Il Milan invece ha scelto Giampaolo. Che ne pensa?
“Giampaolo mi piace fin dai tempi di Empoli. I problemi sono due: 1) la gioventù della rosa, 2) le ambizioni della società più internazionale d’Italia in rapporto, appunto, alle risorse, all’organico. C’è chi ha vissuto l’abbandono dell’Europa come un sollievo, e chi come una ferita: sto con questi. Auguri a Boban, Maldini e Giampaolo. L’importante è la chiarezza (con i tifosi): e la “Triade” chiara è stata”.
Facciamo un passo indietro e torniamo sul mercato: come giudica la vicenda Icardi?

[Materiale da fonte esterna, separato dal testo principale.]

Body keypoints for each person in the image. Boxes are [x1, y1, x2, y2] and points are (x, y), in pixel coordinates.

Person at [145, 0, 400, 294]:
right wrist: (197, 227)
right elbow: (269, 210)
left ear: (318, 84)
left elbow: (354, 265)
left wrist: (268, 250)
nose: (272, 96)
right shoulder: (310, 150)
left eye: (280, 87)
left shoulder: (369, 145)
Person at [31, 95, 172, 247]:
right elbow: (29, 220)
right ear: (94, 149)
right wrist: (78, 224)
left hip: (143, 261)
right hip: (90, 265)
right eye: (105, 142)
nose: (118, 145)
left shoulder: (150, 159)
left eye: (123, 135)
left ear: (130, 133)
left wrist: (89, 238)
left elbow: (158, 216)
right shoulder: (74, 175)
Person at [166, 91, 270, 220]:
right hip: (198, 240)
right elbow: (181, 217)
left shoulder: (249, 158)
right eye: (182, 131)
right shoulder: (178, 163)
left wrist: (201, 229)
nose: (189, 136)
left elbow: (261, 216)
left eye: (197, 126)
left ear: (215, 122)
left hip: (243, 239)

Bisognerebbe conoscere bene cosa c’è sotto. Magari c’è sotto solo quello che c’è sopra, boh. Dalla sentenza Bosman il potere è passato ai giocatori e, ormai, ai loro agenti. Nel caso specifico, l’agente è la moglie, così come per altri giocatori sono i fratelli, i padri, gli zii. Icardi, in campo, non si discute. Capitano lo fece Mancini, mica si autoproclamò lui. Per me era la soluzione, è diventato il problema. Ne prendo atto. Mai e poi mai immaginavo che, un giorno, si sarebbe arrivati a un epilogo così clamoroso, così tempestoso”.
Chiudiamo con una domanda secca: Marotta batte Paratici?
“Sì. Marotta ha fatto il mercato dell’allenatore. A torto o a ragione, aveva l’ordine di sbarazzarsi di Icardi e Perisic, di rinfrescare la rosa: fatto, anche se a furor di prestiti (non tutti onerosi). Un solo errore: Dzeko. In ambito Juventus, le esigenze di bilancio e la normativa Uefa hanno spinto Paratici a offrire a destra e sinistra Higuain, Dybala, Mandzukic, Emre Can, Matuidi, Rugani: quasi mezza squadra. Sono rimasti tutti. Rugani, alla luce del grave infortunio di Chiellini, è stato un vero e proprio colpo di roulette. L’harem di Madama rimane così uno dei più assortiti d’Europa e del mondo. Ma l’idea non era questa. Ultima cosa: come accennavo, i dolorosi tagli di Champions sono stati suggeriti – anche, se non soprattutto – dalle regole internazionali in materia di giocatori prodotti dal vivaio. Possibile che negli ultimi quindici anni dalla cantera juventina siano usciti solo Marchisio e Giovinco? Non si pretende mica un Messi o un Cristiano ogni lustro, ma insomma. Ecco qua un dettaglio ambiguo e pericoloso sul quale sarebbe il caso che la società intervenisse. La politica aziendale sui giovani – “carne da plusvalenza”, come l’ha definita un lettore che si firma Cartesio, citando Kean – non mi piace. E il fatto che non sia l’unico club a praticarla, non mi basta”.